The principle of inclusive transcendence is distinct not only from the views of exclusive transcendence or radical immanence in content but also in kind. While each view is a view or perspective precisely because of its absolutized rendering of a partial, one-sided moment of the total process of creative becoming, inclusive transcendence is not a view precisely because it is the very process by which all views come to be and that which all views are purported to be about, which is a process that includes but is not finally determined by any one or sum of its parts. Hence inclusive transcendence itself inclusively transcends all views, including the partial views of exclusive transcendence and radical immanence. This makes the principle a trans-categorical principle in that it itself inclusively transcends all possible binary conceptual contrast such as being and becoming, actual and potential, cause and effect, finite and infinite, absolute and relative, necessity and contingency, etc. — all of which are by nature partial views — and is thus irreducible to any individual term or their summation.

Since it is not itself a view but a dynamic process, inclusive transcendence in its very essence is the actual embodiment of the process of creative salvation, concretely realized through the continuum of lived experience.    


What will be termed the Principle of Open-Emptiness is another trans-categorical immanent transcendental that is just as involved, albeit implicitly, in the Principle of Inclusive Transcendence as the latter is involved in the former. Their difference is in their emphasis on one of two sides of any given reality, as either a fact that has-been or a value yet-to-be. Ultimate analysis of fact yields emptiness (that facts have no intrinsic existence outside networks of real abstractions or conventional truths) and speculative advance upon values yields becoming (that values emerge from a process of creative-destruction or becoming).

Neither side alone can count as the sole, eminent reality since they are just partial aspects of a greater whole. Neither can their sum, for the simple reason that the past and future are never simultaneously present. Neither is reality beyond these two principles of open-emptiness and inclusive-transcendence, since besides these two there is no other way that reality can be experienced.

Insofar as these two principles are seen in isolation, the real interrelation between them becomes obscured. Upon collapse of the distinction between center and periphery in one’s awareness, the basis of this real interrelation becomes gradually disclosed over time but never once is it being anything other than itself. Anyone who sees this process to its ultimate end can be considered a perfect being, for their own nature is now completely in sync with the ultimate nature of reality experienced as the paradoxical unity or coalescence of open-emptiness and inclusive transcendence wherein inclusive transcendence is inclusively transcending the contrast between itself and open-emptiness and open-emptiness is disclosing the open-emptiness of the relation between itself and inclusive transcendence — at once losing themselves and becoming more of themselves in the process.   

The Principle of Open-Emptiness will be elaborated upon in its own text on a later date.
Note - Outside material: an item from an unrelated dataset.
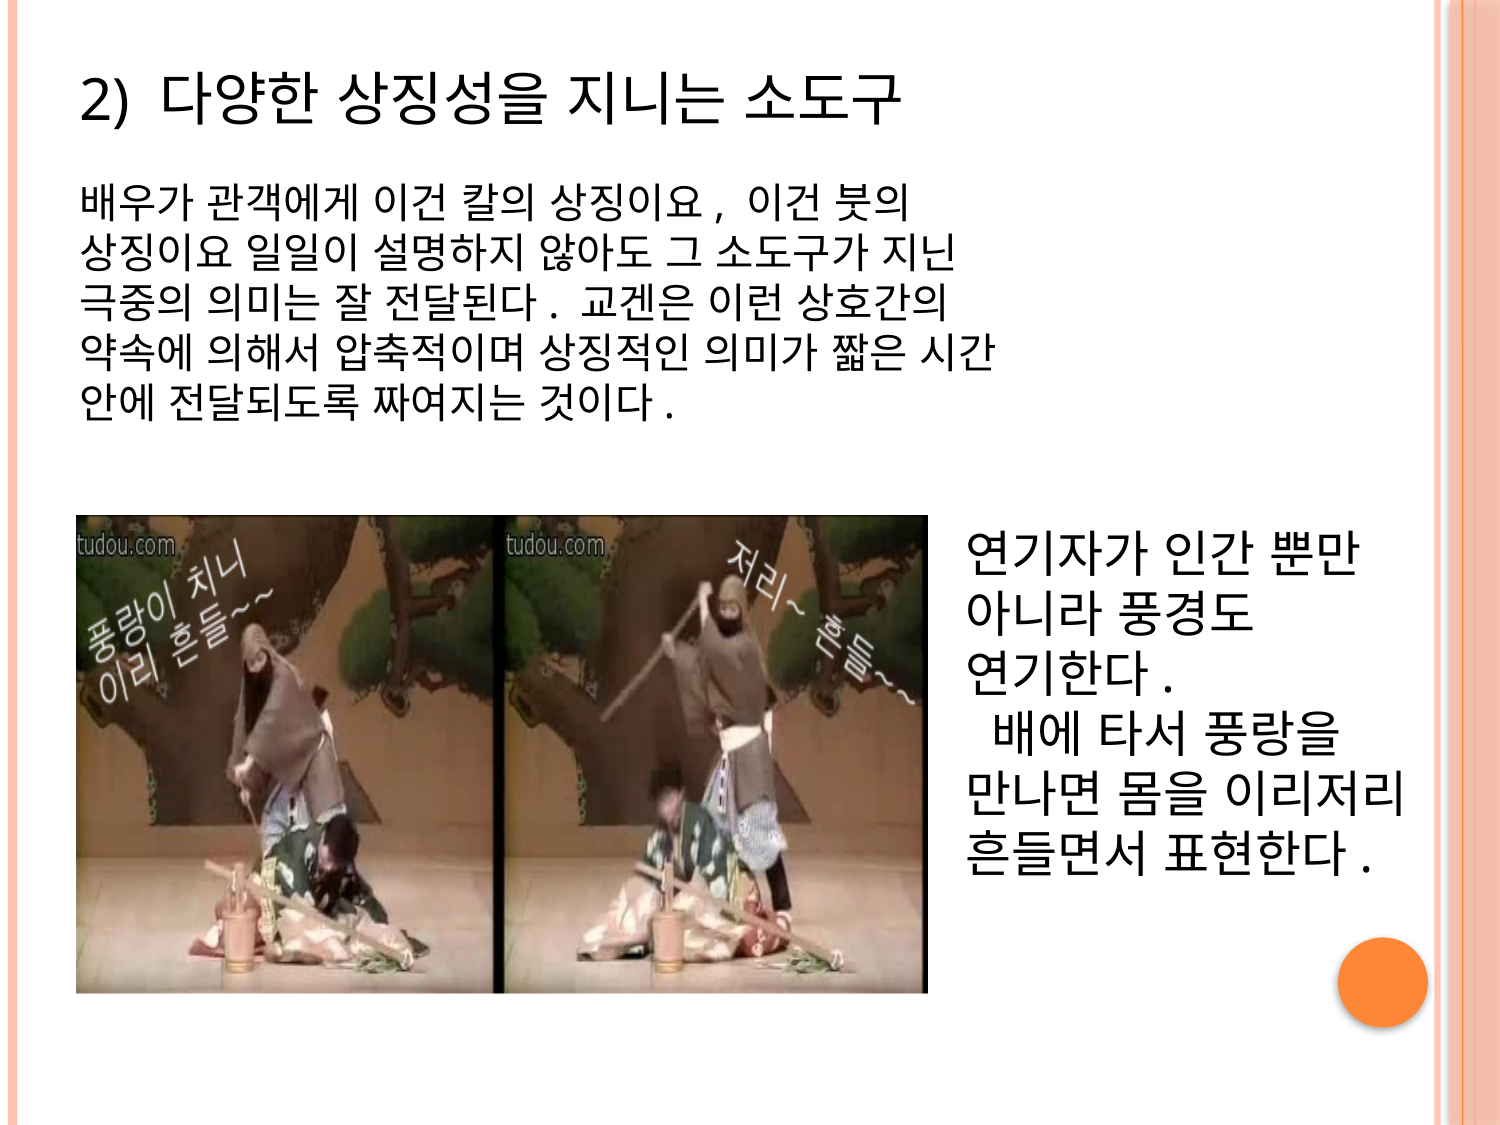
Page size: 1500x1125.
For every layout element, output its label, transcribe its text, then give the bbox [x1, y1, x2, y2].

This entry is dedicated to the late Peter Paul Kakol, to whom I am deeply grateful for his monumental contribution to global cross-cultural philosophical dialogue in particular and the Mahāyāna program in general: his posthumous magnum opus “Emptiness and Becoming” to which I owe a great deal for my own understanding of reality and myself.

Dear Peter, I have never met you personally, but you have been (and continue to be) one of my most profound teachers.